I’ve recently been learning more about Generative AI and LLMs as part of my day job, and was having problems understanding some of the concepts. Evals, fine tuning, etc; it was all confusing to me.
Until I had an epiphany, and realised that I already have a mental model for this sort thing already: containers.
Dockerfiles that build containers are just instructions to build a tarball. That container image without the instructions is a black box. That black box could be an LLM Model.
Prompt engineering is changing the entrypoint of a LLM model.
Fine Tuning is adding more to layers into the container, by adding to the Dockerfile, adding onto the existing base container.
Evaluation is comparing the outputs of two different containers with custom args, or different base images.
Retrieval Augmented Generation (RAG) is connecting to a database. That could be a SQLite flatfile to add into the container, or it could be a live SQL database, information that is not baked into the model/container.
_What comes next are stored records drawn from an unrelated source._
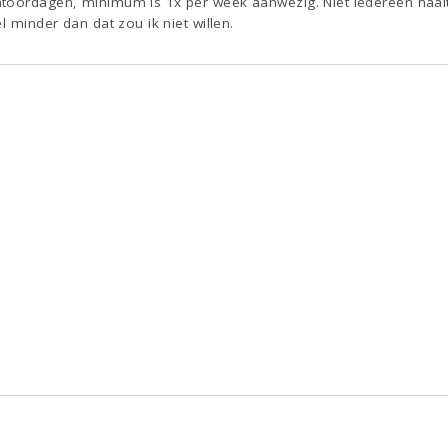
toordagen, minimum is 1x per week aanwezig. Niet iedereen haalt 
l minder dan dat zou ik niet willen.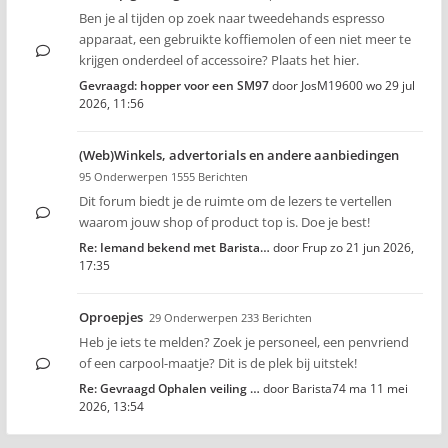
Ben je al tijden op zoek naar tweedehands espresso
apparaat, een gebruikte koffiemolen of een niet meer te
krijgen onderdeel of accessoire? Plaats het hier.
Gevraagd: hopper voor een SM97
door
JosM19600
wo 29 jul
2026, 11:56
(Web)Winkels, advertorials en andere aanbiedingen
95 Onderwerpen 1555 Berichten
Dit forum biedt je de ruimte om de lezers te vertellen
waarom jouw shop of product top is. Doe je best!
Re: Iemand bekend met Barista…
door
Frup
zo 21 jun 2026,
17:35
Oproepjes
29 Onderwerpen 233 Berichten
Heb je iets te melden? Zoek je personeel, een penvriend
of een carpool-maatje? Dit is de plek bij uitstek!
Re: Gevraagd Ophalen veiling …
door
Barista74
ma 11 mei
2026, 13:54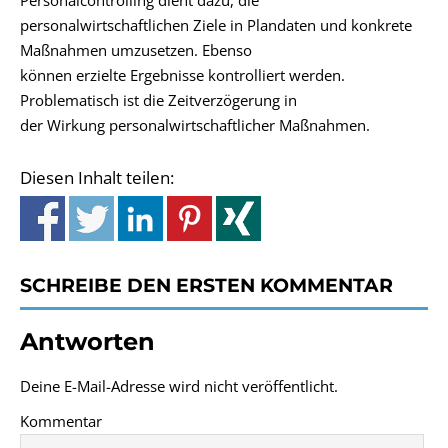
Personalcontrolling dient dazu, die
personalwirtschaftlichen Ziele in Plandaten und konkrete
Maßnahmen umzusetzen. Ebenso
können erzielte Ergebnisse kontrolliert werden.
Problematisch ist die Zeitverzögerung in
der Wirkung personalwirtschaftlicher Maßnahmen.
Diesen Inhalt teilen:
SCHREIBE DEN ERSTEN KOMMENTAR
Antworten
Deine E-Mail-Adresse wird nicht veröffentlicht.
Kommentar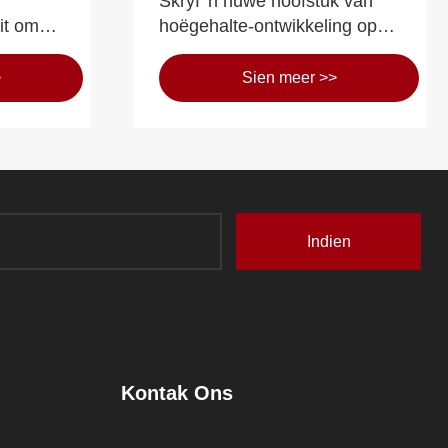
：
Skryf 'n nuwe hoofstuk van
it om
hoëgehalte-ontwikkeling op
oog,
die nuwe reis - 'n ontleding
e
van die ontwikkelingstendens
>
Sien meer >>
van die konstruksiebedryf
onder die nuwe patroon
Indien
Kontak Ons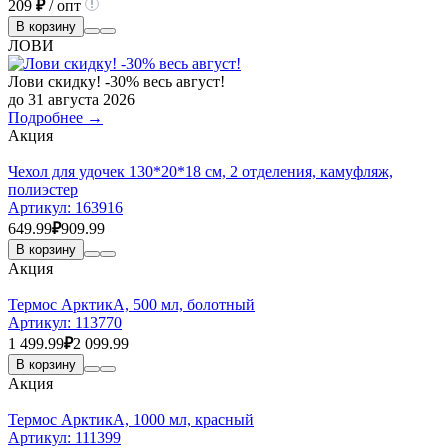
209
₽
/ опт
В корзину
ЛОВИ
Лови скидку! -30% весь август!
до 31 августа 2026
Подробнее →
Акция
Чехол для удочек 130*20*18 см, 2 отделения, камуфляж,
полиэстер
Артикул:
163916
649.99
₽
909.99
В корзину
Акция
Термос АрктикА, 500 мл, болотный
Артикул:
113770
1 499.99
₽
2 099.99
В корзину
Акция
Термос АрктикА, 1000 мл, красный
Артикул:
111399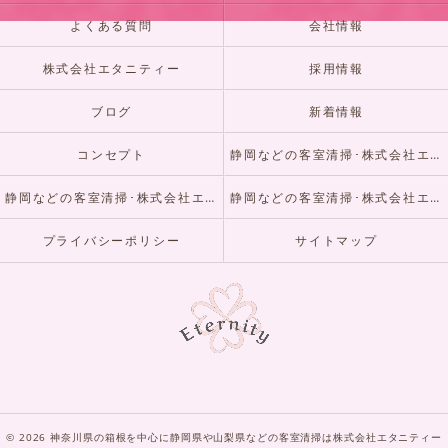
よくある質問
会社情報
株式会社エタニティー
採用情報
ブログ
新着情報
コンセプト
静岡などの客室清掃･株式会社エタニティーの口コミ情報
静岡などの客室清掃･株式会社エタニティーの評判
静岡などの客室清掃･株式会社エタニティーのお客様の声
プライバシーポリシー
サイトマップ
© 2026 神奈川県の箱根を中心に静岡県や山梨県などの客室清掃は株式会社エタニティー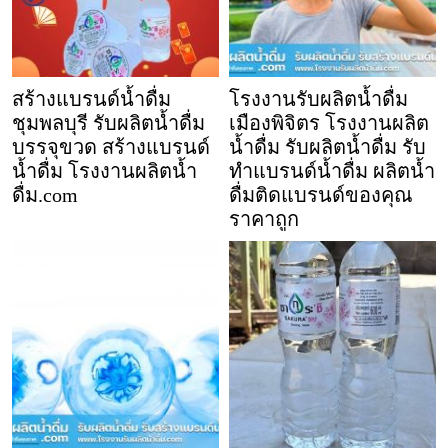
สร้างแบรนด์น้ำดื่ม
โรงงานรับผลิตน้ำดื่ม
ชุมพลบุรี รับผลิตน้ำดื่ม
เมืองพิจิตร โรงงานผลิต
บรรจุขวด สร้างแบรนด์
น้ำดื่ม รับผลิตน้ำดื่ม รับ
น้ำดื่ม โรงงานผลิตน้ำ
ทำแบรนด์น้ำดื่ม ผลิตน้ำ
ดื่ม.com
ดื่มติดแบรนด์ของคุณ
ราคาถูก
Functions are just functions, connecting to APIs.
HuggingFace is just Docker Hub, or any other hosting platform for blobs of stuff that you can call down by name.
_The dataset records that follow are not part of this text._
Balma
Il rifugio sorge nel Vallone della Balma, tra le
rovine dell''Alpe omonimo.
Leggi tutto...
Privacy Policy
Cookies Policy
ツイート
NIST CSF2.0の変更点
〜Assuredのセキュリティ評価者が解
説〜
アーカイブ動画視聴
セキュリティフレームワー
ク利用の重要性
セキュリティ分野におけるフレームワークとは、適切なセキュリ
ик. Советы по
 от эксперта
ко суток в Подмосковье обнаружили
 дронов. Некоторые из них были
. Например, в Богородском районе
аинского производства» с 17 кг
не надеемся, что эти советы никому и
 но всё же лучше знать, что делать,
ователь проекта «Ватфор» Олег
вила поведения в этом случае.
You can also skip the whole Dockerfile part and use named models from a hosting provider, sort of like using Cloud Functions or Buildpacks for named programming environments. E.g. gemini-1.5.-pro
is just contents of the .python-version
file.
You will never see the contents of the Dockerfile, unless you build it yourself (and you may not need to, depending on your use case, you don’t have to start FROM scratch
).
Note: this blogpost is more for me than anyone else, but please let me know if this helped map the concepts in your mind!